[Written task]: Using the data below, return word for word every line from the one holding "银魂 THE SEMI-FINAL (2021) 网" down to the one holding "Отдел продаж". Leave pictures out.
------ Input for this task ------
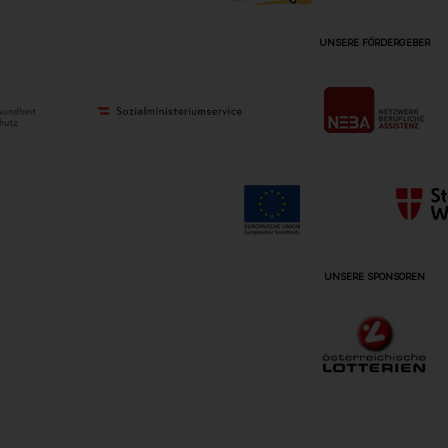
UNSERE FÖRDERGEBER
UNSERE SPONSOREN
ON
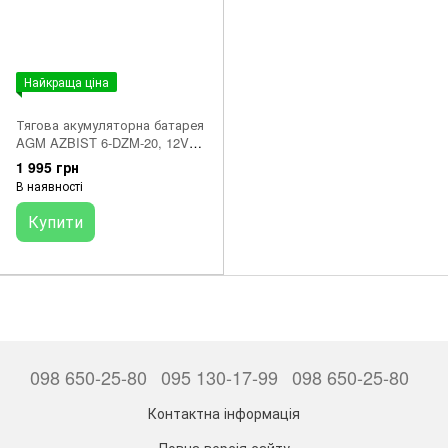
Найкраща ціна
Тягова акумуляторна батарея
AGM AZBIST 6-DZM-20, 12V
20Ah M4 (181х77х167 ) Q3
1 995 грн
В наявності
Купити
098 650-25-80
095 130-17-99
098 650-25-80
Контактна інформація
Повна версія сайту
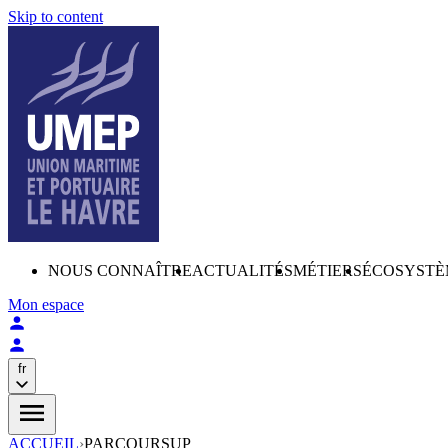
Skip to content
NOUS CONNAÎTRE
ACTUALITÉS
MÉTIERS
ÉCOSYSTÈ
Mon espace
fr
ACCUEIL
›
PARCOURSUP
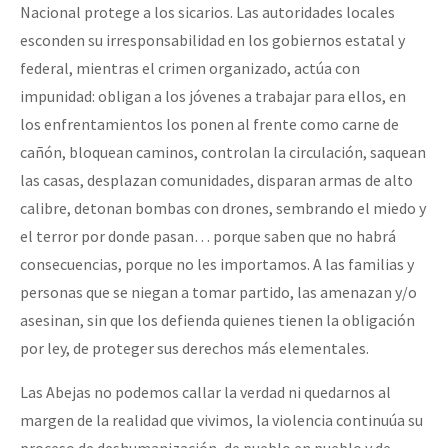
Nacional protege a los sicarios. Las autoridades locales
esconden su irresponsabilidad en los gobiernos estatal y
federal, mientras el crimen organizado, actúa con
impunidad: obligan a los jóvenes a trabajar para ellos, en
los enfrentamientos los ponen al frente como carne de
cañón, bloquean caminos, controlan la circulación, saquean
las casas, desplazan comunidades, disparan armas de alto
calibre, detonan bombas con drones, sembrando el miedo y
el terror por donde pasan… porque saben que no habrá
consecuencias, porque no les importamos. A las familias y
personas que se niegan a tomar partido, las amenazan y/o
asesinan, sin que los defienda quienes tienen la obligación
por ley, de proteger sus derechos más elementales.
Las Abejas no podemos callar la verdad ni quedarnos al
margen de la realidad que vivimos, la violencia continuúa su
proceso de deshumanización, de pueblo en pueblo y de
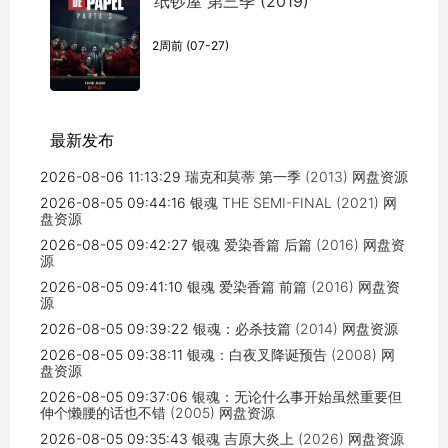
纸钞屋 第三季 (2019)
2周前 (07-27)
最新发布
2026-08-06 11:13:29
瑞克和莫蒂 第一季 (2013) 网盘资源
2026-08-05 09:44:16
银魂 THE SEMI-FINAL (2021) 网
盘资源
2026-08-05 09:42:27
银魂 爱染香篇 后篇 (2016) 网盘资
源
2026-08-05 09:41:10
银魂 爱染香篇 前篇 (2016) 网盘资
源
2026-08-05 09:39:22
银魂：必杀技篇 (2014) 网盘资源
2026-08-05 09:38:11
银魂：白夜叉降诞预告 (2008) 网
盘资源
2026-08-05 09:37:06
银魂：无论什么事开始虽然重要但
伸个懒腰的话也不错 (2005) 网盘资源
2026-08-05 09:35:43
银魂 吉原大炎上 (2026) 网盘资源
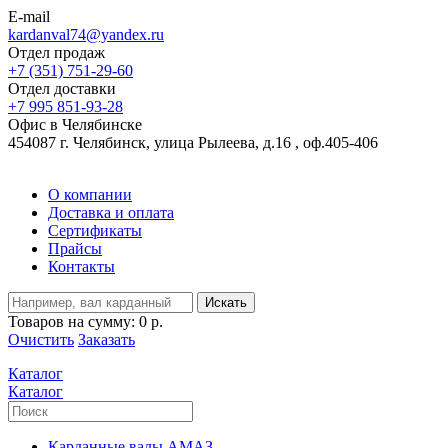
E-mail
kardanval74@yandex.ru
Отдел продаж
+7 (351) 751-29-60
Отдел доставки
+7 995 851-93-28
Офис в Челябинске
454087 г. Челябинск, улица Рылеева, д.16 , оф.405-406
О компании
Доставка и оплата
Сертификаты
Прайсы
Контакты
Искать
Товаров на сумму:
0 р.
Очистить
Заказать
Каталог
Каталог
Карданные валы АМАЗ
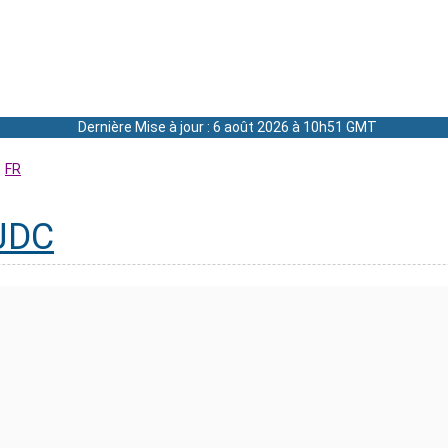
Dernière Mise à jour : 6 août 2026 à 10h51 GMT
FR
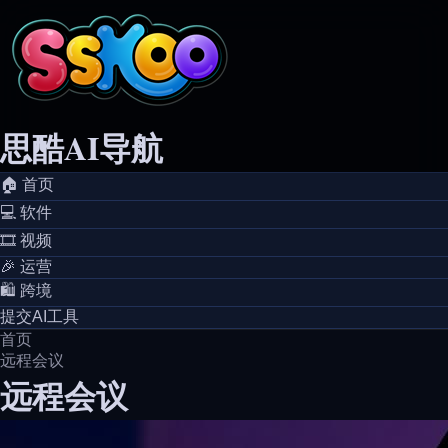
思酷AI导航
🏠️ 首页
💻️ 软件
🎞️ 视频
🎉 运营
🛍️ 跨境
提交AI工具
首页
远程会议
远程会议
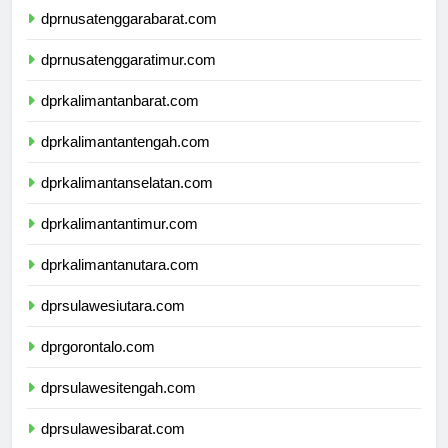
dprnusatenggarabarat.com
dprnusatenggaratimur.com
dprkalimantanbarat.com
dprkalimantantengah.com
dprkalimantanselatan.com
dprkalimantantimur.com
dprkalimantanutara.com
dprsulawesiutara.com
dprgorontalo.com
dprsulawesitengah.com
dprsulawesibarat.com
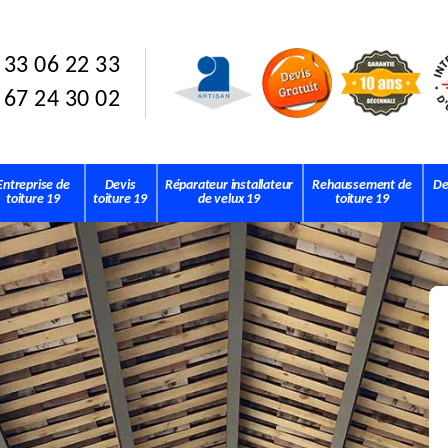
 33 06 22 33
 67 24 30 02
Entreprise de
Devis
Réparateur installateur
Rehaussement de
De
toiture 19
toiture 19
de velux 19
toiture 19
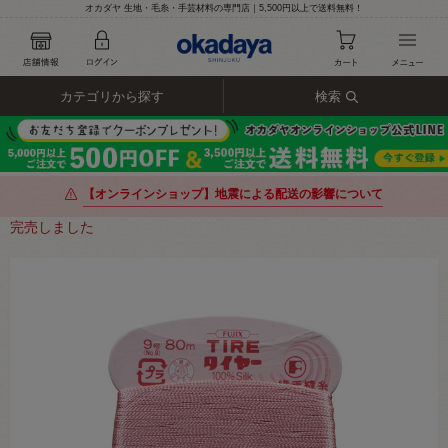
オカダヤ 生地・毛糸・手芸材料の専門店｜5,500円以上で送料無料！
カテゴリから探す
検索
【オンラインショップ】地震による配送の影響について
完売しました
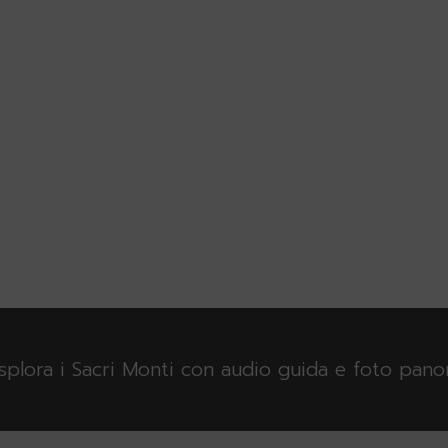
esplora i Sacri Monti con audio guida e foto pan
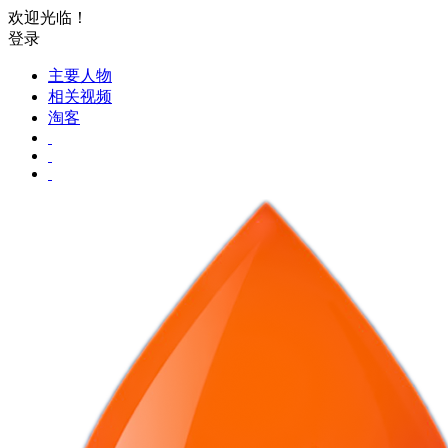
欢迎光临！
登录
主要人物
相关视频
淘客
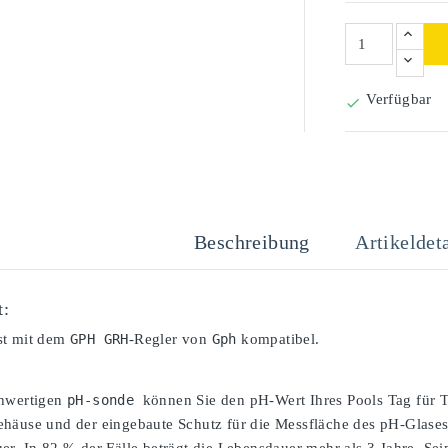
Verfügbar

Beschreibung
Artikeldeta
t:
st mit dem
GPH GRH
-Regler von
Gph
kompatibel.
chwertigen
pH-sonde 
können Sie den pH-Wert Ihres Pools Tag für T
häuse und der eingebaute Schutz für die Messfläche des pH-Glases 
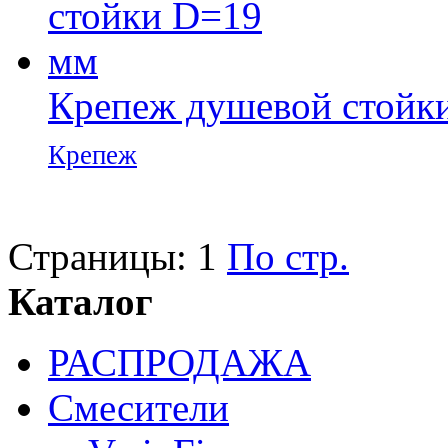
Крепеж душевой стойк
Крепеж
Страницы:
1
По стр.
Каталог
РАСПРОДАЖА
Смесители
------
[Response box]:
银魂 THE SEMI-FINAL (2021) 网
盘资源
2026-08-05 09:42:27
银魂 爱染香篇 后篇 (2016) 网盘资
源
2026-08-05 09:41:10
银魂 爱染香篇 前篇 (2016) 网盘资
源
2026-08-05 09:39:22
银魂：必杀技篇 (2014) 网盘资源
2026-08-05 09:38:11
银魂：白夜叉降诞预告 (2008) 网
盘资源
2026-08-05 09:37:06
银魂：无论什么事开始虽然重要但
伸个懒腰的话也不错 (2005) 网盘资源
2026-08-05 09:35:43
银魂 吉原大炎上 (2026) 网盘资源
E-mail
kardanval74@yandex.ru
Отдел продаж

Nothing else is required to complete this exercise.